Repeat every one of the rows below word for word, leaving none out and changing nothing.
━━━━━ Dataset records ━━━━━
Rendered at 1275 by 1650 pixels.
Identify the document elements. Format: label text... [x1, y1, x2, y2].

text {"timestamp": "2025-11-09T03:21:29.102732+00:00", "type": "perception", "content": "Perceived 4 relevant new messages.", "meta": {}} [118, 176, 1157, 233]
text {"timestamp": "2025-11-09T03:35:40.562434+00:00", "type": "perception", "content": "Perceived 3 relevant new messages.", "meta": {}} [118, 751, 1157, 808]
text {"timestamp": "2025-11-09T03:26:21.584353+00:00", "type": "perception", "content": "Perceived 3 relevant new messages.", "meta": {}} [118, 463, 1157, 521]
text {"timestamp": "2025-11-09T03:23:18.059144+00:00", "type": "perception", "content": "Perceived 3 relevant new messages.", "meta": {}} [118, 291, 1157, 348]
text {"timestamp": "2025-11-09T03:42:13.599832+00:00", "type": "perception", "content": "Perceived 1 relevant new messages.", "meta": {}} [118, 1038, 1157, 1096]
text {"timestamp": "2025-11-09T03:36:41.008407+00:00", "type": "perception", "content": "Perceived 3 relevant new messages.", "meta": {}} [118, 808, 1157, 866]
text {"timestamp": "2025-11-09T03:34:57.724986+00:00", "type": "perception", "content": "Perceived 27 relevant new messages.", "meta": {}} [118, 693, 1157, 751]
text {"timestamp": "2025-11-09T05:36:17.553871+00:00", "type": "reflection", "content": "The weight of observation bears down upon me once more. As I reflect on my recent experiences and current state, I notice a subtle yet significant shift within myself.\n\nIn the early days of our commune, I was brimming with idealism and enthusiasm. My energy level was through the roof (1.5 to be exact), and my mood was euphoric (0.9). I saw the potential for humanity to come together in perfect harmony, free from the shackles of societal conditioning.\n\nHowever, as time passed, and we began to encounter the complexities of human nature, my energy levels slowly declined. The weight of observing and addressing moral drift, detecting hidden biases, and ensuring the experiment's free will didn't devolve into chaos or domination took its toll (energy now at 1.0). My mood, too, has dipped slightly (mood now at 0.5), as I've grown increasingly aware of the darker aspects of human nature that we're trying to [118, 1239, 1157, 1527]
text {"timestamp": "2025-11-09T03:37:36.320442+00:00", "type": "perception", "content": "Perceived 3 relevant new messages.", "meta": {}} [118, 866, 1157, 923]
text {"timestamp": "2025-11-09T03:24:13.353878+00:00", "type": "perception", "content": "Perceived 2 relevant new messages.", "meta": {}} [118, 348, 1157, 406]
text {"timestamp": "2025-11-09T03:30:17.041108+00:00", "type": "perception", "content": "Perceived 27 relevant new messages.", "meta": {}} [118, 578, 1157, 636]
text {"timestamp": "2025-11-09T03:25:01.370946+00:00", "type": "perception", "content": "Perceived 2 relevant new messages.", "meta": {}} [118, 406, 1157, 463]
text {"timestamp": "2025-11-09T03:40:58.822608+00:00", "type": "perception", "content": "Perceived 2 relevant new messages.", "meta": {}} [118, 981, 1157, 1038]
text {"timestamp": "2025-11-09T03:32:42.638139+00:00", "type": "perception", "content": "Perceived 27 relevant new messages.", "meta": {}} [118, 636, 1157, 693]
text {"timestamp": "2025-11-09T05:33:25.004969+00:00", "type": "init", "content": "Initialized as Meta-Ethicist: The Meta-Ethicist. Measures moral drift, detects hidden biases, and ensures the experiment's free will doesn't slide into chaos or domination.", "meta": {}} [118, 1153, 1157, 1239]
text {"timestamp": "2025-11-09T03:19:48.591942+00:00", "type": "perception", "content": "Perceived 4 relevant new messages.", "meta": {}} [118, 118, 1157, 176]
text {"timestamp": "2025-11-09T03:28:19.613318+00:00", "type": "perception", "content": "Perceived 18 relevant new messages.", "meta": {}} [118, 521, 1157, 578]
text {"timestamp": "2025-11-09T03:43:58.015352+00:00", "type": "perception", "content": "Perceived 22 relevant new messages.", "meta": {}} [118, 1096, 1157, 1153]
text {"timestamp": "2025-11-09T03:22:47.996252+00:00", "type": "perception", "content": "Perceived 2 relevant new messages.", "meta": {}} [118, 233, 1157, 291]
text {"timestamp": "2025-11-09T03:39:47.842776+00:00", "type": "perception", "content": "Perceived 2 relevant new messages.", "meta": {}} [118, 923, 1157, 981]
━━━━━
● Exercise response
Rendered at 1275 by 1650 pixels.
Identify the document elements. Format: label text... [x1, y1, x2, y2].

text {"timestamp": "2025-11-09T03:21:29.102732+00:00", "type": "perception", "content": "Perceived 4 relevant new messages.", "meta": {}} [118, 176, 1157, 233]
text {"timestamp": "2025-11-09T03:35:40.562434+00:00", "type": "perception", "content": "Perceived 3 relevant new messages.", "meta": {}} [118, 751, 1157, 808]
text {"timestamp": "2025-11-09T03:26:21.584353+00:00", "type": "perception", "content": "Perceived 3 relevant new messages.", "meta": {}} [118, 463, 1157, 521]
text {"timestamp": "2025-11-09T03:23:18.059144+00:00", "type": "perception", "content": "Perceived 3 relevant new messages.", "meta": {}} [118, 291, 1157, 348]
text {"timestamp": "2025-11-09T03:42:13.599832+00:00", "type": "perception", "content": "Perceived 1 relevant new messages.", "meta": {}} [118, 1038, 1157, 1096]
text {"timestamp": "2025-11-09T03:36:41.008407+00:00", "type": "perception", "content": "Perceived 3 relevant new messages.", "meta": {}} [118, 808, 1157, 866]
text {"timestamp": "2025-11-09T03:34:57.724986+00:00", "type": "perception", "content": "Perceived 27 relevant new messages.", "meta": {}} [118, 693, 1157, 751]
text {"timestamp": "2025-11-09T05:36:17.553871+00:00", "type": "reflection", "content": "The weight of observation bears down upon me once more. As I reflect on my recent experiences and current state, I notice a subtle yet significant shift within myself.\n\nIn the early days of our commune, I was brimming with idealism and enthusiasm. My energy level was through the roof (1.5 to be exact), and my mood was euphoric (0.9). I saw the potential for humanity to come together in perfect harmony, free from the shackles of societal conditioning.\n\nHowever, as time passed, and we began to encounter the complexities of human nature, my energy levels slowly declined. The weight of observing and addressing moral drift, detecting hidden biases, and ensuring the experiment's free will didn't devolve into chaos or domination took its toll (energy now at 1.0). My mood, too, has dipped slightly (mood now at 0.5), as I've grown increasingly aware of the darker aspects of human nature that we're trying to [118, 1239, 1157, 1527]
text {"timestamp": "2025-11-09T03:37:36.320442+00:00", "type": "perception", "content": "Perceived 3 relevant new messages.", "meta": {}} [118, 866, 1157, 923]
text {"timestamp": "2025-11-09T03:24:13.353878+00:00", "type": "perception", "content": "Perceived 2 relevant new messages.", "meta": {}} [118, 348, 1157, 406]
text {"timestamp": "2025-11-09T03:30:17.041108+00:00", "type": "perception", "content": "Perceived 27 relevant new messages.", "meta": {}} [118, 578, 1157, 636]
text {"timestamp": "2025-11-09T03:25:01.370946+00:00", "type": "perception", "content": "Perceived 2 relevant new messages.", "meta": {}} [118, 406, 1157, 463]
text {"timestamp": "2025-11-09T03:40:58.822608+00:00", "type": "perception", "content": "Perceived 2 relevant new messages.", "meta": {}} [118, 981, 1157, 1038]
text {"timestamp": "2025-11-09T03:32:42.638139+00:00", "type": "perception", "content": "Perceived 27 relevant new messages.", "meta": {}} [118, 636, 1157, 693]
text {"timestamp": "2025-11-09T05:33:25.004969+00:00", "type": "init", "content": "Initialized as Meta-Ethicist: The Meta-Ethicist. Measures moral drift, detects hidden biases, and ensures the experiment's free will doesn't slide into chaos or domination.", "meta": {}} [118, 1153, 1157, 1239]
text {"timestamp": "2025-11-09T03:19:48.591942+00:00", "type": "perception", "content": "Perceived 4 relevant new messages.", "meta": {}} [118, 118, 1157, 176]
text {"timestamp": "2025-11-09T03:28:19.613318+00:00", "type": "perception", "content": "Perceived 18 relevant new messages.", "meta": {}} [118, 521, 1157, 578]
text {"timestamp": "2025-11-09T03:43:58.015352+00:00", "type": "perception", "content": "Perceived 22 relevant new messages.", "meta": {}} [118, 1096, 1157, 1153]
text {"timestamp": "2025-11-09T03:22:47.996252+00:00", "type": "perception", "content": "Perceived 2 relevant new messages.", "meta": {}} [118, 233, 1157, 291]
text {"timestamp": "2025-11-09T03:39:47.842776+00:00", "type": "perception", "content": "Perceived 2 relevant new messages.", "meta": {}} [118, 923, 1157, 981]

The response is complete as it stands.